Absolute pixel coordinate data
* * * * *
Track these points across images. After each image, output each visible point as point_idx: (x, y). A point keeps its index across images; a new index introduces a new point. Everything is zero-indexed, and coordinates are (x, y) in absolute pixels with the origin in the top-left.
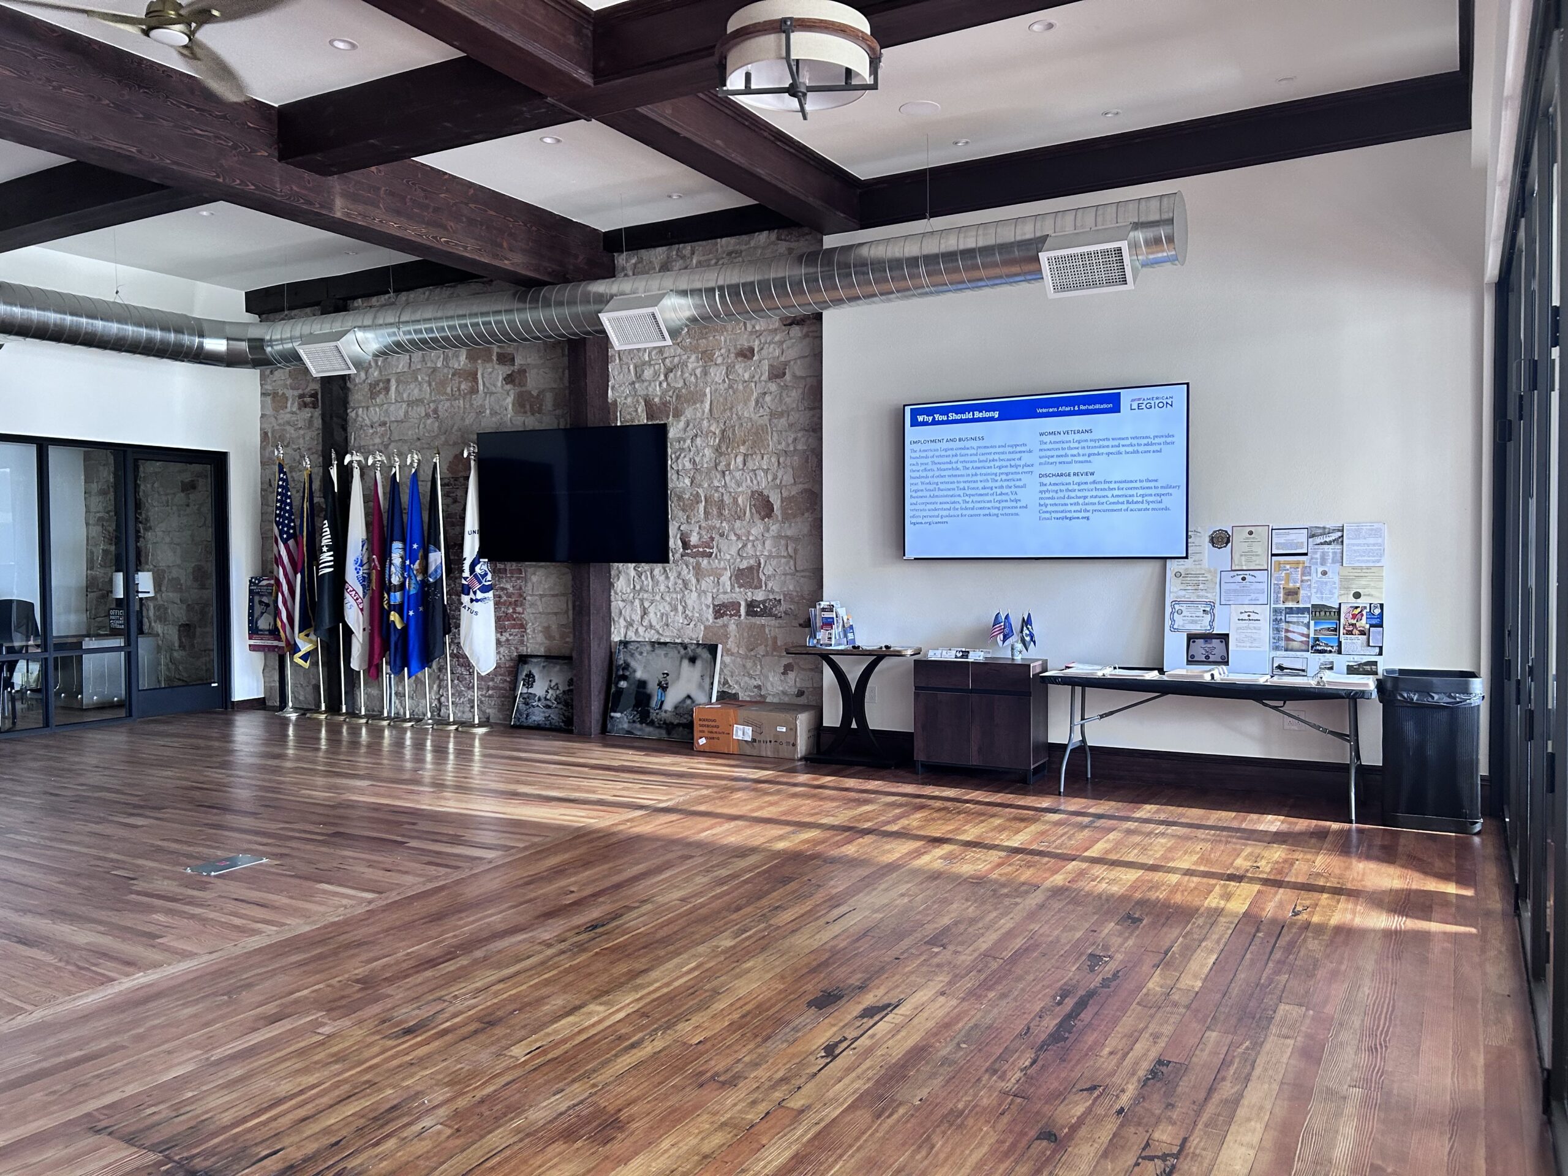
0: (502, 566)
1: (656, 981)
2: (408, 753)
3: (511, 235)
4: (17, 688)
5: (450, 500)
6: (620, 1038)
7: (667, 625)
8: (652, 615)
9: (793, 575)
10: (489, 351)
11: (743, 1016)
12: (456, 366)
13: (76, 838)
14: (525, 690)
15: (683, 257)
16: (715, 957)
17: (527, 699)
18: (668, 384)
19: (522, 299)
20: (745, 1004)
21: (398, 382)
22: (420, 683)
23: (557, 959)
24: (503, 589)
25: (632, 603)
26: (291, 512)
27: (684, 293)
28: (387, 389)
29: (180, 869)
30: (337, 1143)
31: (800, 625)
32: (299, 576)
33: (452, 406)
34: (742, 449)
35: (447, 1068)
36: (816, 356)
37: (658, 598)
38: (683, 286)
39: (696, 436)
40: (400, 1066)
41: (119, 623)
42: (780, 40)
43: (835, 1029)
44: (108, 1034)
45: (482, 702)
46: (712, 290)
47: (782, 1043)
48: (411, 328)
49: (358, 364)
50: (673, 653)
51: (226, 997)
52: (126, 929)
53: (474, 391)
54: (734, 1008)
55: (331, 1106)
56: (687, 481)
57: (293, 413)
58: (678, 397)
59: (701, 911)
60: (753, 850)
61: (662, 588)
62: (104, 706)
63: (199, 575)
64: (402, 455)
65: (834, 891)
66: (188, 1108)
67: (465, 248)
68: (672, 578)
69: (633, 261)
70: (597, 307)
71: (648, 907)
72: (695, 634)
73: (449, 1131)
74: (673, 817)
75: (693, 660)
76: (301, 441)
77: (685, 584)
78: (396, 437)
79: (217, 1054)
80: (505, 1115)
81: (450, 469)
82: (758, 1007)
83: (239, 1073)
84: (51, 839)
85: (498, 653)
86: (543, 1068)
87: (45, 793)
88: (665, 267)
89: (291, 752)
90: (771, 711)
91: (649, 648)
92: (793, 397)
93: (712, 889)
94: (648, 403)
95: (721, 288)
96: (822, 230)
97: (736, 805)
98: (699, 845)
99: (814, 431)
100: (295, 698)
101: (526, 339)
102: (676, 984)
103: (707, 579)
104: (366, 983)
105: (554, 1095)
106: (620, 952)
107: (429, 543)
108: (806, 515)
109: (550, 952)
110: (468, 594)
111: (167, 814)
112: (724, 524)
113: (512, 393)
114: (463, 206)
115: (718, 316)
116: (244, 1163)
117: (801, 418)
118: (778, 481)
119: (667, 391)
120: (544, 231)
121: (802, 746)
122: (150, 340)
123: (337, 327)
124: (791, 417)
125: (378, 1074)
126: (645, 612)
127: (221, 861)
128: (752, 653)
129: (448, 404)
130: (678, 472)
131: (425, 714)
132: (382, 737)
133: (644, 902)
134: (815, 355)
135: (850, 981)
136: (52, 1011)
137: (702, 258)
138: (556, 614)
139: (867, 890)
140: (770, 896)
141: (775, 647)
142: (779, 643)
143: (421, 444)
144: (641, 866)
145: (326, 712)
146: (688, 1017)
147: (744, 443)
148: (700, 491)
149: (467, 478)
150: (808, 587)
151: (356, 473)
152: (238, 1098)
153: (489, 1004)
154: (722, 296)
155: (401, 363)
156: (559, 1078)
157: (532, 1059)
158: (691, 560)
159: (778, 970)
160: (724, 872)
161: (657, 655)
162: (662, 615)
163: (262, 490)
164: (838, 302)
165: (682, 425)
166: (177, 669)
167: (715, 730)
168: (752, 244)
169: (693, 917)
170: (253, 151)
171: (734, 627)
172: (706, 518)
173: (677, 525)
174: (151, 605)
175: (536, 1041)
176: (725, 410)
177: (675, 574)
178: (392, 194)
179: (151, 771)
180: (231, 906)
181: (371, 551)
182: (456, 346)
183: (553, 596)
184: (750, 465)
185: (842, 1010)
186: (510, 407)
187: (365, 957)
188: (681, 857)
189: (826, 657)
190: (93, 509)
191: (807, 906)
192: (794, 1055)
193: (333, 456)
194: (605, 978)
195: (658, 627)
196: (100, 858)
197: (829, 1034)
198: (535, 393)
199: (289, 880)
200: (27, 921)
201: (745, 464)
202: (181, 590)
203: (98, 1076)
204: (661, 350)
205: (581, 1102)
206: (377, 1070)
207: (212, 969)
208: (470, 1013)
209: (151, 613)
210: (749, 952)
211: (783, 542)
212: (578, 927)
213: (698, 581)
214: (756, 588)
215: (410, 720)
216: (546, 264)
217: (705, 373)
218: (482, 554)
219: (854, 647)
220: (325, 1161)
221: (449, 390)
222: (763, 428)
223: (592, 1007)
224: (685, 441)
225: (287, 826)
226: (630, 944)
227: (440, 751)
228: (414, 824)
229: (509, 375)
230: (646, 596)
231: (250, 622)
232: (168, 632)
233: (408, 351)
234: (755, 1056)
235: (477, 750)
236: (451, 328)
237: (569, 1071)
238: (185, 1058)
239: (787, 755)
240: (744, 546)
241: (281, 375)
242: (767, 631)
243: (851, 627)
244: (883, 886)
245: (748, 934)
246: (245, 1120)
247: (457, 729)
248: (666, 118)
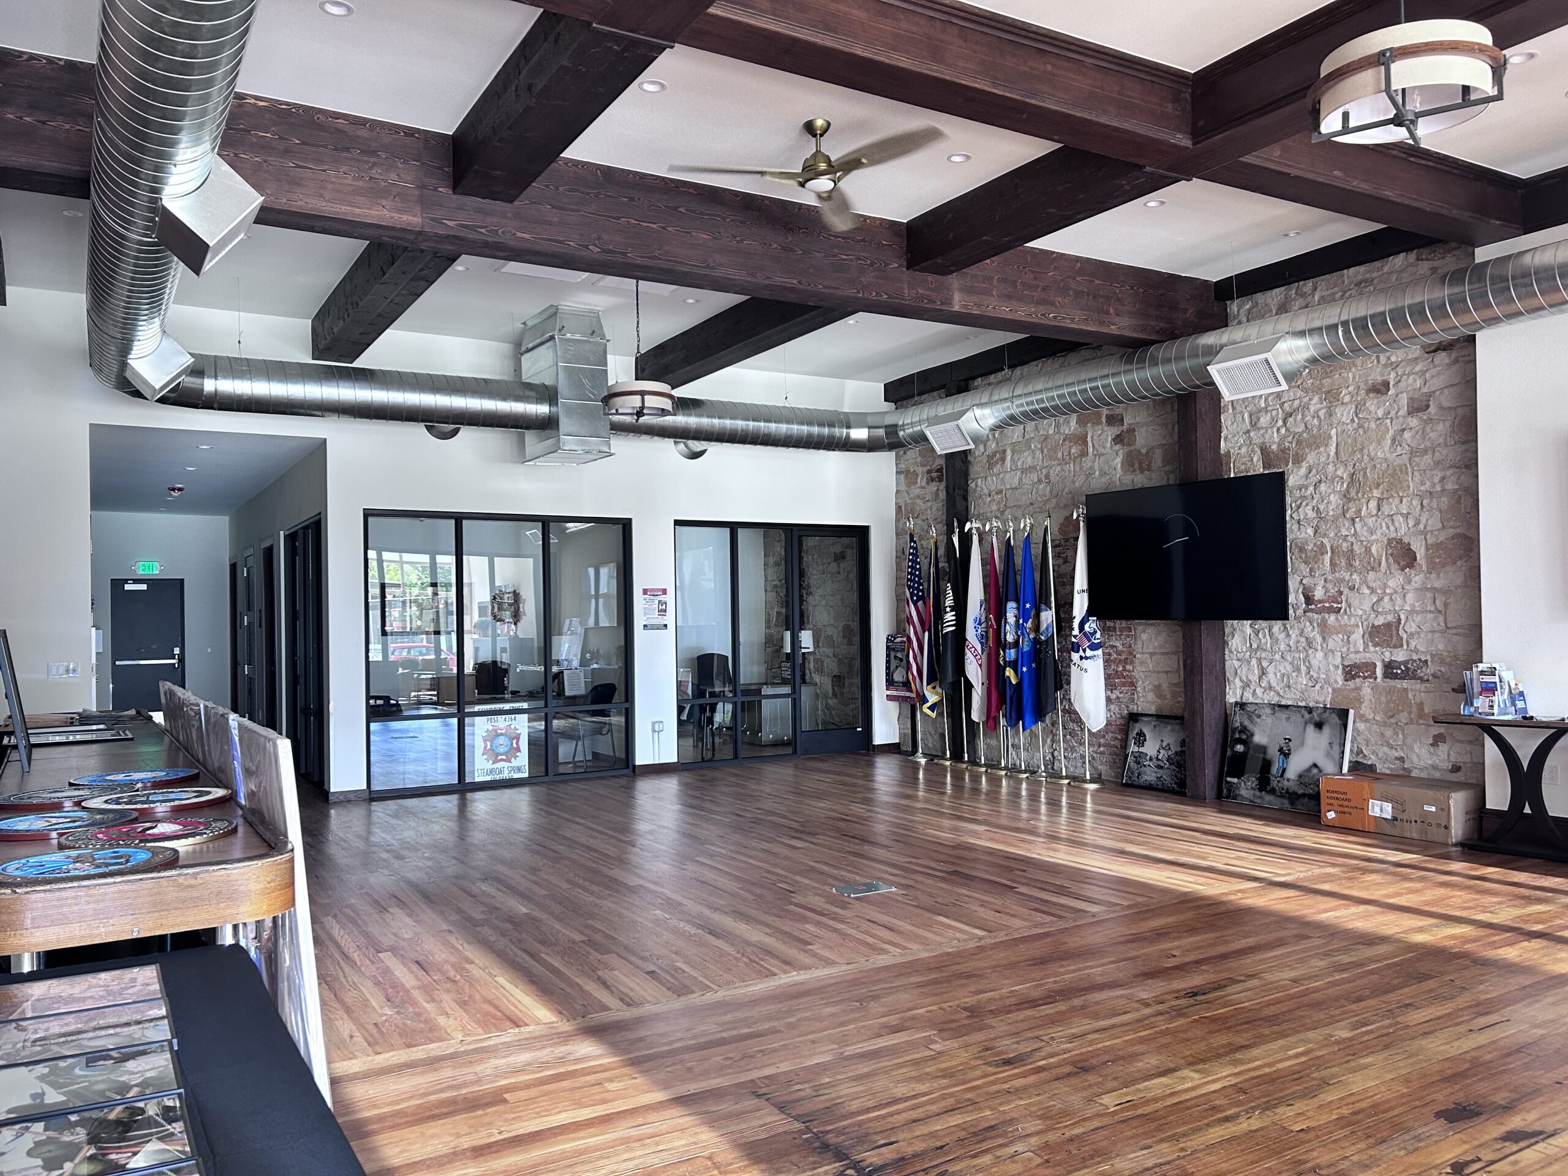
0: (1112, 624)
1: (1258, 1059)
2: (1024, 804)
3: (1118, 300)
4: (716, 726)
5: (1061, 561)
6: (1213, 1108)
7: (1289, 687)
8: (1271, 676)
9: (1443, 632)
10: (1099, 414)
11: (1355, 1113)
12: (1067, 432)
13: (753, 853)
14: (1136, 749)
15: (1303, 295)
16: (1327, 1045)
17: (1139, 758)
18: (1287, 430)
19: (1129, 361)
20: (1358, 1101)
21: (1013, 452)
22: (1032, 735)
23: (1153, 1019)
24: (1113, 647)
25: (1249, 662)
26: (919, 576)
27: (1302, 334)
28: (1003, 460)
29: (827, 888)
30: (942, 1147)
31: (1454, 690)
32: (927, 634)
33: (1063, 470)
34: (1376, 493)
35: (1040, 1102)
36: (1470, 383)
37: (1277, 657)
38: (1300, 326)
39: (1320, 482)
40: (998, 1092)
41: (787, 674)
42: (1379, 73)
43: (1466, 1147)
44: (770, 1018)
45: (1093, 758)
46: (1336, 326)
47: (1399, 1150)
48: (1024, 401)
49: (976, 439)
50: (1296, 717)
51: (858, 1004)
52: (785, 933)
53: (1084, 454)
54: (1344, 1102)
55: (938, 1115)
56: (1310, 531)
57: (922, 487)
58: (1299, 443)
59: (1314, 995)
60: (1384, 939)
61: (1283, 646)
62: (777, 744)
63: (847, 631)
64: (1016, 520)
65: (1483, 997)
66: (826, 1091)
67: (1073, 320)
68: (1293, 636)
69: (1248, 307)
70: (1206, 359)
71: (1255, 982)
72: (1322, 697)
73: (1039, 1161)
74: (1291, 893)
75: (1319, 726)
76: (929, 512)
77: (1310, 643)
78: (1011, 503)
79: (850, 1050)
80: (1092, 1157)
81: (1061, 530)
82: (1373, 1106)
83: (866, 1070)
84: (737, 852)
85: (1109, 710)
86: (1131, 1122)
87: (733, 814)
88: (1283, 309)
89: (921, 794)
90: (1416, 787)
91: (1268, 711)
92: (1440, 431)
93: (1330, 974)
94: (1265, 451)
95: (1345, 324)
96: (1471, 243)
97: (1367, 888)
98: (1320, 926)
99: (1467, 467)
100: (925, 745)
101: (1134, 400)
102: (1280, 1066)
103: (1335, 637)
104: (973, 1011)
105: (1142, 1149)
106: (1221, 1023)
107: (1041, 602)
108: (1459, 563)
109: (1147, 1011)
110: (1078, 652)
111: (820, 839)
112: (1355, 576)
113: (1121, 453)
114: (1071, 281)
115: (1342, 353)
116: (866, 1146)
117: (1452, 454)
118: (1421, 527)
119: (1285, 437)
120: (1151, 291)
121: (1457, 829)
122: (810, 436)
123: (958, 408)
124: (1437, 454)
125: (979, 1095)
126: (1263, 673)
127: (859, 885)
128: (1392, 720)
129: (1059, 468)
130: (1299, 522)
131: (1039, 767)
132: (1000, 786)
133: (1252, 976)
134: (1467, 382)
135: (1492, 1098)
136: (730, 993)
137: (1326, 293)
138: (1167, 672)
139: (1528, 1001)
140: (1400, 992)
141: (1421, 714)
142: (1426, 710)
143: (1032, 508)
144: (1251, 939)
145: (950, 759)
146: (1290, 1102)
147: (1378, 486)
148: (1325, 541)
149: (1077, 539)
150: (1462, 646)
151: (975, 539)
152: (862, 1092)
153: (1084, 1050)
154: (1347, 332)
155: (1015, 434)
156: (1148, 1135)
157: (1122, 1111)
158: (1316, 616)
159: (1404, 1072)
160: (1345, 959)
161: (1277, 719)
162: (1283, 675)
163: (897, 557)
164: (1494, 321)
165: (1303, 471)
166: (831, 714)
167: (1346, 803)
168: (1386, 269)
169: (1305, 1000)
170: (887, 265)
171: (1369, 690)
172: (1333, 571)
173: (1299, 579)
174: (812, 658)
175: (1126, 1094)
176: (1354, 452)
177: (1297, 632)
178: (1003, 280)
179: (807, 801)
180: (865, 926)
181: (988, 611)
182: (1066, 414)
183: (1163, 653)
184: (1386, 509)
185: (1479, 1128)
186: (1119, 466)
187: (972, 988)
188: (1295, 936)
189: (1488, 728)
190: (769, 578)
191: (1448, 1008)
192: (1412, 1165)
193: (956, 524)
194: (1202, 1046)
195: (1278, 688)
196: (769, 872)
197: (1458, 1151)
198: (1144, 451)
199: (911, 908)
200: (717, 917)
201: (1379, 510)
202: (834, 646)
203: (761, 1051)
204: (1279, 395)
205: (1169, 1163)
206: (979, 1091)
207: (848, 978)
208: (1065, 1056)
209: (812, 665)
210: (1368, 1048)
211: (1429, 595)
212: (1178, 991)
213: (1324, 639)
214: (1395, 647)
215: (1025, 772)
216: (1153, 323)
217: (1330, 415)
218: (1090, 612)
219: (1524, 718)
220: (930, 1160)
221: (1060, 455)
222: (1403, 469)
223: (1186, 1073)
224: (1306, 489)
225: (913, 860)
226: (1232, 1017)
227: (1054, 804)
228: (1024, 871)
229: (1118, 436)
230: (1263, 655)
231: (887, 674)
232: (823, 681)
233: (1021, 423)
234: (1365, 1157)
235: (1089, 805)
236: (1060, 397)
237: (1158, 1129)
238: (825, 1049)
239: (1438, 838)
240: (1380, 600)
241: (913, 454)
242: (1410, 696)
243: (1521, 694)
244: (1550, 1000)
245: (1369, 1028)
246: (868, 1110)
247: (1069, 784)
248: (1273, 161)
* * * * *
> _What you should do_
Above are the entries. Copy exactly the part that opens with the line containing "183: (553, 596)" and closes with the line containing "201: (745, 464)", and no more.

> _Response_
183: (553, 596)
184: (750, 465)
185: (842, 1010)
186: (510, 407)
187: (365, 957)
188: (681, 857)
189: (826, 657)
190: (93, 509)
191: (807, 906)
192: (794, 1055)
193: (333, 456)
194: (605, 978)
195: (658, 627)
196: (100, 858)
197: (829, 1034)
198: (535, 393)
199: (289, 880)
200: (27, 921)
201: (745, 464)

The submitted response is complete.